WHAT YOU NEED TO DO: Quote all lines below exactly. Images stay out.

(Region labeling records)
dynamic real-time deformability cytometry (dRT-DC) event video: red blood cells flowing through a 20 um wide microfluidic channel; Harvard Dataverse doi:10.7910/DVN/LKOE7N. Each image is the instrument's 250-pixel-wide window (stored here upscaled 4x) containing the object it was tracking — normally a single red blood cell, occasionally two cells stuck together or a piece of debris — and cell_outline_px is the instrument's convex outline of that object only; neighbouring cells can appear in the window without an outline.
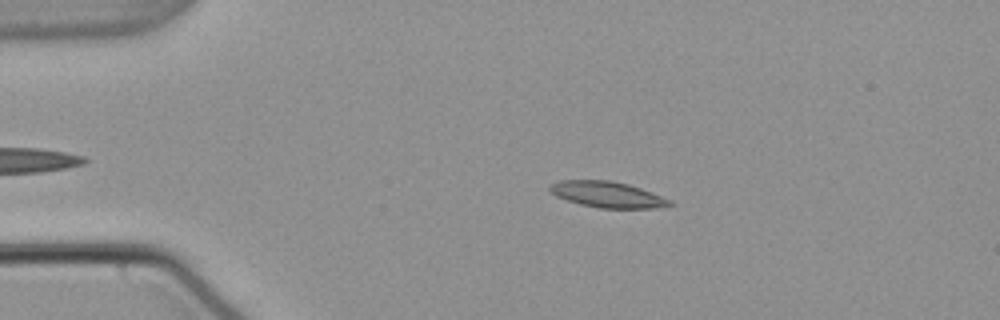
{"species": "common noctule bat (a hibernating species)", "species_latin": "Nyctalus noctula", "temperature_condition": "warm", "stored_images_in_passage": 47, "camera_frame_rate_fps": 3000, "um_per_image_px": 0.085, "animal": {"sex": "male", "body_mass_g": 21.5, "forearm_length_mm": 52.0}, "frame": {"image": 1, "passage_image": 11, "time_ms": 3.333, "image_size_px": [1000, 320], "cell_outline_px": [[676, 204], [656, 208], [600, 208], [580, 204], [556, 196], [548, 188], [552, 184], [560, 180], [612, 180], [628, 184], [652, 192], [672, 200]], "centroid_in_image_um": [51.68, 16.53], "position_along_channel_um": 33.3, "area_um2": 18.15}}
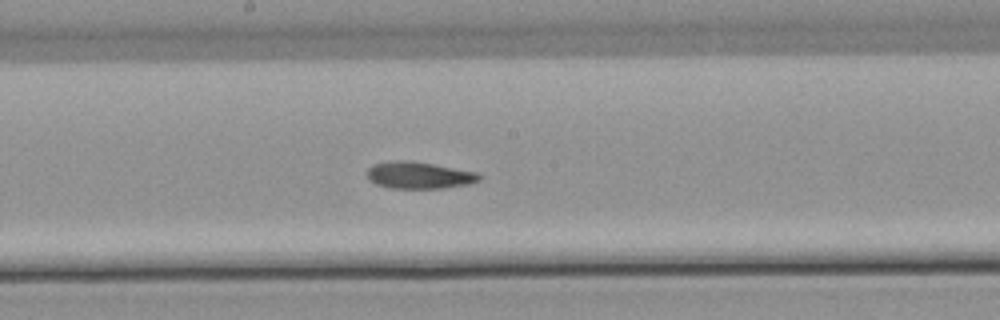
{"frame": {"image": 2, "passage_image": 29, "time_ms": 9.333, "image_size_px": [1000, 320], "cell_outline_px": [[484, 176], [480, 180], [468, 184], [440, 188], [392, 188], [376, 184], [368, 180], [368, 168], [372, 164], [392, 160], [412, 160], [480, 172]], "centroid_in_image_um": [35.65, 14.87], "position_along_channel_um": 212.5, "area_um2": 17.86}}
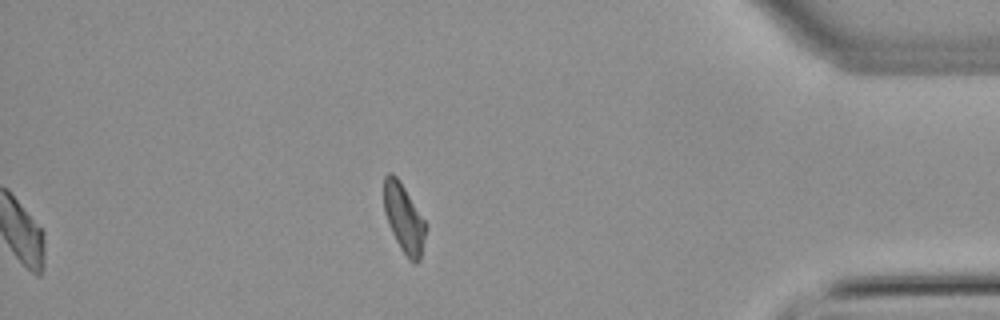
{"frame": {"image": 3, "passage_image": 47, "time_ms": 15.333, "image_size_px": [1000, 320], "cell_outline_px": [[428, 224], [420, 260], [416, 264], [412, 264], [408, 260], [400, 248], [388, 224], [384, 212], [384, 176], [388, 172], [392, 172], [400, 180]], "centroid_in_image_um": [34.35, 18.57], "position_along_channel_um": 400.8, "area_um2": 17.17}}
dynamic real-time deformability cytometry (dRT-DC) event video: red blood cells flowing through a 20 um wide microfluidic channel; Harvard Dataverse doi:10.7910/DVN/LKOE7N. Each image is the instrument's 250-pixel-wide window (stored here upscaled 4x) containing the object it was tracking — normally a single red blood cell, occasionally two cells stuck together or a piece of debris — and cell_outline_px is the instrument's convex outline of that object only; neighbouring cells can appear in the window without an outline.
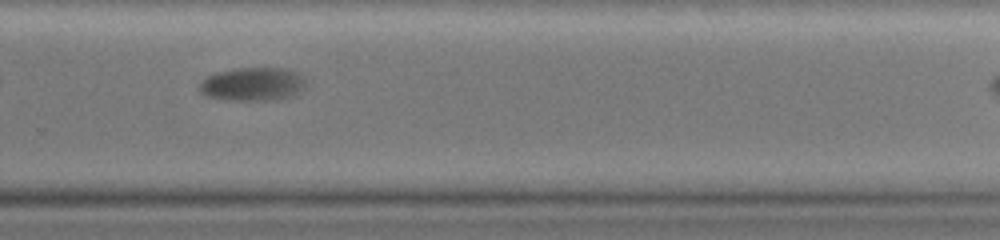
{"species": "common noctule bat (a hibernating species)", "species_latin": "Nyctalus noctula", "temperature_condition": "warm", "stored_images_in_passage": 45, "camera_frame_rate_fps": 3000, "um_per_image_px": 0.085, "animal": {"sex": "female", "body_mass_g": 19.0, "forearm_length_mm": 51.5}, "frame": {"image": 1, "passage_image": 32, "time_ms": 10.333, "image_size_px": [1000, 240], "cell_outline_px": [[304, 88], [300, 92], [272, 100], [232, 100], [208, 96], [200, 92], [200, 80], [216, 72], [236, 68], [288, 68], [300, 72], [304, 76]], "centroid_in_image_um": [21.49, 7.12], "position_along_channel_um": 308.3, "area_um2": 20.69}}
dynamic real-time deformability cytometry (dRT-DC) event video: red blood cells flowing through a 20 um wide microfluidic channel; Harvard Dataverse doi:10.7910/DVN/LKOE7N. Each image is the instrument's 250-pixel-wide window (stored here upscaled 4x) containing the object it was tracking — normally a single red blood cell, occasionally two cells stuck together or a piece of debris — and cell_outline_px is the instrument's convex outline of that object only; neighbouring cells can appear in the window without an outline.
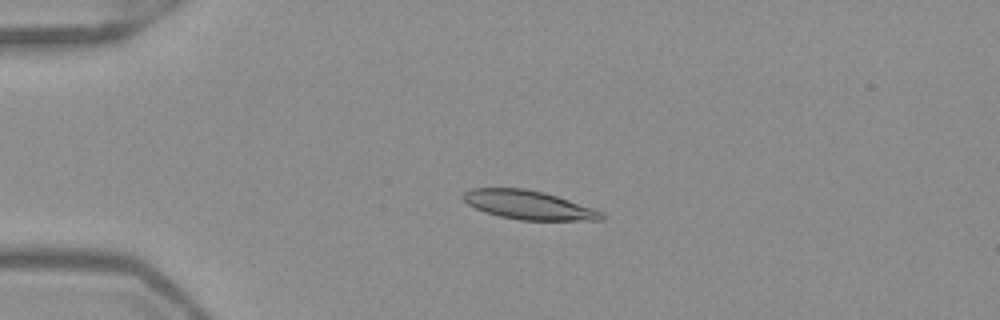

OUTPUT:
dynamic real-time deformability cytometry (dRT-DC) event video: red blood cells flowing through a 20 um wide microfluidic channel; Harvard Dataverse doi:10.7910/DVN/LKOE7N. Each image is the instrument's 250-pixel-wide window (stored here upscaled 4x) containing the object it was tracking — normally a single red blood cell, occasionally two cells stuck together or a piece of debris — and cell_outline_px is the instrument's convex outline of that object only; neighbouring cells can appear in the window without an outline.
{"species": "common noctule bat (a hibernating species)", "species_latin": "Nyctalus noctula", "temperature_condition": "warm", "stored_images_in_passage": 47, "camera_frame_rate_fps": 3000, "um_per_image_px": 0.085, "animal": {"sex": "male", "body_mass_g": 21.5, "forearm_length_mm": 52.0}, "frame": {"image": 1, "passage_image": 11, "time_ms": 3.333, "image_size_px": [1000, 320], "cell_outline_px": [[676, 204], [656, 208], [600, 208], [580, 204], [556, 196], [548, 188], [552, 184], [560, 180], [612, 180], [628, 184], [652, 192], [672, 200]], "centroid_in_image_um": [51.68, 16.53], "position_along_channel_um": 33.3, "area_um2": 18.15}}
{"frame": {"image": 2, "passage_image": 29, "time_ms": 9.333, "image_size_px": [1000, 320], "cell_outline_px": [[484, 176], [480, 180], [468, 184], [440, 188], [392, 188], [376, 184], [368, 180], [368, 168], [372, 164], [392, 160], [412, 160], [480, 172]], "centroid_in_image_um": [35.65, 14.87], "position_along_channel_um": 212.5, "area_um2": 17.86}}
{"frame": {"image": 3, "passage_image": 47, "time_ms": 15.333, "image_size_px": [1000, 320], "cell_outline_px": [[428, 224], [420, 260], [416, 264], [412, 264], [408, 260], [400, 248], [388, 224], [384, 212], [384, 176], [388, 172], [392, 172], [400, 180]], "centroid_in_image_um": [34.35, 18.57], "position_along_channel_um": 400.8, "area_um2": 17.17}}
dynamic real-time deformability cytometry (dRT-DC) event video: red blood cells flowing through a 20 um wide microfluidic channel; Harvard Dataverse doi:10.7910/DVN/LKOE7N. Each image is the instrument's 250-pixel-wide window (stored here upscaled 4x) containing the object it was tracking — normally a single red blood cell, occasionally two cells stuck together or a piece of debris — and cell_outline_px is the instrument's convex outline of that object only; neighbouring cells can appear in the window without an outline.
{"species": "common noctule bat (a hibernating species)", "species_latin": "Nyctalus noctula", "temperature_condition": "warm", "stored_images_in_passage": 45, "camera_frame_rate_fps": 3000, "um_per_image_px": 0.085, "animal": {"sex": "female", "body_mass_g": 19.0, "forearm_length_mm": 51.5}, "frame": {"image": 1, "passage_image": 32, "time_ms": 10.333, "image_size_px": [1000, 240], "cell_outline_px": [[304, 88], [300, 92], [272, 100], [232, 100], [208, 96], [200, 92], [200, 80], [216, 72], [236, 68], [288, 68], [300, 72], [304, 76]], "centroid_in_image_um": [21.49, 7.12], "position_along_channel_um": 308.3, "area_um2": 20.69}}
dynamic real-time deformability cytometry (dRT-DC) event video: red blood cells flowing through a 20 um wide microfluidic channel; Harvard Dataverse doi:10.7910/DVN/LKOE7N. Each image is the instrument's 250-pixel-wide window (stored here upscaled 4x) containing the object it was tracking — normally a single red blood cell, occasionally two cells stuck together or a piece of debris — and cell_outline_px is the instrument's convex outline of that object only; neighbouring cells can appear in the window without an outline.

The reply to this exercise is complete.